Dice Coco Schumann en el documental que sobre La Paloma realizó Sigrid Faltin que en Auschwitz tenía que tocar la habanera compuesta por Sebastián Iradier cuando los niños caminaban hacia la cámara de gas. Con más de mil versiones registradas, su melodía y su letra están asociadas a momentos vitales y emocionales muy distintos, incluso como es el caso, para mal. Para contrarrestar tal vez se puede recordar el último paso del desaparecido Bebo Valdés por Gasteiz, cuando lo primero que hizo nada más encontrarse con el público en Mendizorroza fue tocar la canción al piano recordando sus tiempos de niño en Cuba y pidiendo disculpas porque él no sabía que aquellas notas tenían un padre que había nacido en Lanciego.
Hoy, tampoco hay que negarlo, la figura y trayectoria del intérprete alavés son poco conocidas y apreciadas por la mayoría de sus conciudadanos. A solucionar ese aparente ostracismo tampoco ha ayudado que las instituciones hayan aprovechado la crisis para lavarse las manos tanto en el aniversario que se cumplió en 2009 como en el que se celebra este año. Entonces eran los 200 años de su nacimiento. Éste, los 150 de su muerte. Pero más allá de algunos esfuerzos individuales (como el libro Sebastián Iradier Salaberi en Agurain de Kepa Ruiz de Eguino o la publicación del mencionado documental), la primera cita pasó casi desapercibida y la segunda va camino, aunque todavía hay tiempo de solucionarlo si se quiere.
De hecho, más allá de conciertos y otros actos puntuales, que se pudieran realizar estudios más en profundizad sobre determinadas épocas de su vida o una recopilación de su amplia producción musical, por poner sólo dos ejemplos, significaría poder recuperar en condiciones un patrimonio vital y cultural que necesita ser puesto en valor.

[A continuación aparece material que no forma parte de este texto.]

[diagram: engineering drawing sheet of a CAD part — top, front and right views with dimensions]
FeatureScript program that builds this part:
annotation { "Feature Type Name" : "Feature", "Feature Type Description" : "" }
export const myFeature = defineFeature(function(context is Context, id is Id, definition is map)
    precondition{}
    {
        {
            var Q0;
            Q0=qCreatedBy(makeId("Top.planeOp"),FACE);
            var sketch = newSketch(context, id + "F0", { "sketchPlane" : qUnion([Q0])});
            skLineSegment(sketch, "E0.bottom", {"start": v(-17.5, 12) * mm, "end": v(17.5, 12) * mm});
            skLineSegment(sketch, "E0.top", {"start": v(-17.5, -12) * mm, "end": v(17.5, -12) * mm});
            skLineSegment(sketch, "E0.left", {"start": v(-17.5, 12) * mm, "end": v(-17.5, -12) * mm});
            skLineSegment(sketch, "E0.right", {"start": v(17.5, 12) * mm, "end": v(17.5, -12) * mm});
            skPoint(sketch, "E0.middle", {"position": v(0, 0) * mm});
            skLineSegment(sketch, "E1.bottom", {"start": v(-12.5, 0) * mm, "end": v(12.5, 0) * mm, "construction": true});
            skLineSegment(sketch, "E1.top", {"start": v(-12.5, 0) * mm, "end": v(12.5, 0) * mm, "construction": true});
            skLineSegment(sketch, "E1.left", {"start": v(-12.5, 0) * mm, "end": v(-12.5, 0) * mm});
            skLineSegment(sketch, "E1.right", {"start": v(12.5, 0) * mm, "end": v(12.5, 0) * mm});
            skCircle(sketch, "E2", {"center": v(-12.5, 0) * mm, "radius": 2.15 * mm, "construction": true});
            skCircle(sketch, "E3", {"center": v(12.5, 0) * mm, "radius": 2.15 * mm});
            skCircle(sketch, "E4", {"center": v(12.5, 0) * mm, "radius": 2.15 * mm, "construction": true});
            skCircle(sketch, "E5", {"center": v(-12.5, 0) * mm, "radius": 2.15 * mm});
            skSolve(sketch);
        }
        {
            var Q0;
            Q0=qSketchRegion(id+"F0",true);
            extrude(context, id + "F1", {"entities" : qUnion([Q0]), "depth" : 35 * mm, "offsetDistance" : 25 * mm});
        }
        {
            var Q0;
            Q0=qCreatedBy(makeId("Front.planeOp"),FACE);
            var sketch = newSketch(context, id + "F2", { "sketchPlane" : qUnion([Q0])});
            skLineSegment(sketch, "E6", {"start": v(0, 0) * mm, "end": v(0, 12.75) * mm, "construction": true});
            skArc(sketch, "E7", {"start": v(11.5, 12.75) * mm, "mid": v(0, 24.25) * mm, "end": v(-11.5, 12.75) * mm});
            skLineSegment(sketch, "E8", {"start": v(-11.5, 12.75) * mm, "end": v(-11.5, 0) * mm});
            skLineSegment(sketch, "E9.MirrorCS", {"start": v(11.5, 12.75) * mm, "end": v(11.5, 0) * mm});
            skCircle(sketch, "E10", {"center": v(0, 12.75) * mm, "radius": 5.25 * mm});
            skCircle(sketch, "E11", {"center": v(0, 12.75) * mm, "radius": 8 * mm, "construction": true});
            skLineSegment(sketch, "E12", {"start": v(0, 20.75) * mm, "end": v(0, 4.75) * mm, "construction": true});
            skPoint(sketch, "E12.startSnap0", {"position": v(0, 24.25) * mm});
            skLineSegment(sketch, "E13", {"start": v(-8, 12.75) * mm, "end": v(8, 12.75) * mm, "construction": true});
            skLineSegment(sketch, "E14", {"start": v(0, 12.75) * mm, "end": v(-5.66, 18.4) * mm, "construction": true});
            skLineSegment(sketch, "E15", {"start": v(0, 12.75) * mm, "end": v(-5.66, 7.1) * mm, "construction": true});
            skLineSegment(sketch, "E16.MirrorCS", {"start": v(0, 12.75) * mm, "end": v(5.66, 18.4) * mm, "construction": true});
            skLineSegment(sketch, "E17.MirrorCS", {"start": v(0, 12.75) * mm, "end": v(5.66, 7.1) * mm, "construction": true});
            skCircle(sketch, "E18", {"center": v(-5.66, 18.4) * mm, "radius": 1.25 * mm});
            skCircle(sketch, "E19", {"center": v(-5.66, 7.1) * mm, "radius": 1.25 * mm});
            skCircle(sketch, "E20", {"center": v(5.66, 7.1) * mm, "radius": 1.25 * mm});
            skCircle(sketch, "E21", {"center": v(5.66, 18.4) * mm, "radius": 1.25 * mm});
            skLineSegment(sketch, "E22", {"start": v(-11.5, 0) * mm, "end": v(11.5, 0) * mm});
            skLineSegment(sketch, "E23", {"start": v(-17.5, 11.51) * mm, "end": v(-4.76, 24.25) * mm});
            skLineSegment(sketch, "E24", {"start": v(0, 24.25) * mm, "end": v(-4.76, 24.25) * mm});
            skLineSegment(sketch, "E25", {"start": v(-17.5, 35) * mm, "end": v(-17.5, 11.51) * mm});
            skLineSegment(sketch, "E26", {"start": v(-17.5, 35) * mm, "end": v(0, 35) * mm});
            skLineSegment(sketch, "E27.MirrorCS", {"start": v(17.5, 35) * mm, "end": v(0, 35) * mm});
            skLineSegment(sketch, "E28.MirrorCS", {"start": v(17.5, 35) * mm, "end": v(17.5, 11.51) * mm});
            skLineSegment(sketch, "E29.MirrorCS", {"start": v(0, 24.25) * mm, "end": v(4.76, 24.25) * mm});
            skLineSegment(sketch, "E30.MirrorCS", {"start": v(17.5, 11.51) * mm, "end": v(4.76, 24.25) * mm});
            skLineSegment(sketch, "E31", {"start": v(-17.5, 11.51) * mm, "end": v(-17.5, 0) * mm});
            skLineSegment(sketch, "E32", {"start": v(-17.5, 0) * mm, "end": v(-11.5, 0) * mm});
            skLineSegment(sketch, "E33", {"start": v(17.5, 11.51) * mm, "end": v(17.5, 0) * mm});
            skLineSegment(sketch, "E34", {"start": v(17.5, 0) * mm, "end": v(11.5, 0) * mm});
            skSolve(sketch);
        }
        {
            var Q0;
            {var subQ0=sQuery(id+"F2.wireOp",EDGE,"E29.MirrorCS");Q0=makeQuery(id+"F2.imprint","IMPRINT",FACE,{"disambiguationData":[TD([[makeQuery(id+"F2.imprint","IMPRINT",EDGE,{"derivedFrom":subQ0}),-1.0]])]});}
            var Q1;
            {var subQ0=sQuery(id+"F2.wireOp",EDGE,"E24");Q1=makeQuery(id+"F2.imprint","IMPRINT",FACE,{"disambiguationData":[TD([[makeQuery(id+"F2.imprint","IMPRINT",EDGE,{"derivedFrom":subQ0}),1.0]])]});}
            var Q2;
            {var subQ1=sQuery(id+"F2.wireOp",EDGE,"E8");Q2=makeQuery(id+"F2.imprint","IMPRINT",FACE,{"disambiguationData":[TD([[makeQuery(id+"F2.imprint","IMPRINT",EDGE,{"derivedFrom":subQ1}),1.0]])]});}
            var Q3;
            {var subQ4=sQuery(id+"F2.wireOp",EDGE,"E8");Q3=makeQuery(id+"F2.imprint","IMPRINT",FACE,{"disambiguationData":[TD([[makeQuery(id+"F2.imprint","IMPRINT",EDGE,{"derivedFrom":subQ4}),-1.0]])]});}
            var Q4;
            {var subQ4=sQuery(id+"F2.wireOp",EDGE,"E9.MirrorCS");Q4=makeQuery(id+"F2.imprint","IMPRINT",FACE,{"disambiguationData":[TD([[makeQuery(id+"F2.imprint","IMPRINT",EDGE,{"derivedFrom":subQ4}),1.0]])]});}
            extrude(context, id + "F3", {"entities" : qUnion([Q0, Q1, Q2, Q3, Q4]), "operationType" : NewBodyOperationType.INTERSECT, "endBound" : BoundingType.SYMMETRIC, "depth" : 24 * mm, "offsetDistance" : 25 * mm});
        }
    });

Porque en la trayectoria de Sebastián de Iradier Salaverri hay grandes luces (hasta en el Archivo Municipal de Agurain hay una denuncia contra él por los escarceos con una dama), pero también enormes sombras (no se sabe fijar con exactitud el año en el que compuso su canción más conocida). Nacido en Lanciego el 20 de enero de 1809, su relación con la música se inició siendo un niño. En Vitoria fue miembro del coro de la Colegiata de Santa María cuando no había cumplido los diez años y con 16 ocupó el puesto de organista en San Miguel.
Sus pasos se encaminaron entonces hasta Agurain, donde se hizo con la plaza de organista en San Juan Bautista y se casó por primera vez (de este matrimonio nació su primer hijo), aunque siete años después de su llegada se marchó a Madrid, donde hizo gala de su carácter para introducirse en los ambientes culturales y aristocráticos más elevados hasta alcanzar un estatus relevante (dicen que era un tanto vividor, fiestero y mujeriego).
Con la llegada de 1850, París salió a su encuentro y en la capital francesa residió durante años. Desde allí, además, inició en 1857 una larga gira por Estados Unidos, México y Cuba a cuyo regreso Londres también le retuvo durante un tiempo. Su popularidad fue enorme en esa época, sus contactos llegaron a lo más alto y su huella fue innegable, aunque según avanzó el calendario, las zonas oscuras de su biografía se acrecentaron.
Una enfermedad le devolvió a Vitoria, donde pasó sus últimos años sin que casi nadie se acordarse de él. Falleció el 6 de diciembre de 1865 sin saber que composiciones como La Paloma o El arreglito iban a fijar su nombre en la historia de la música.
Lanciego
Vitoria
Tanto en su localidad natal como en la ciudad donde falleció, el recuerdo de Sebastián Iradier permanece presente a través de sendas placas en las casas donde residió el compositor.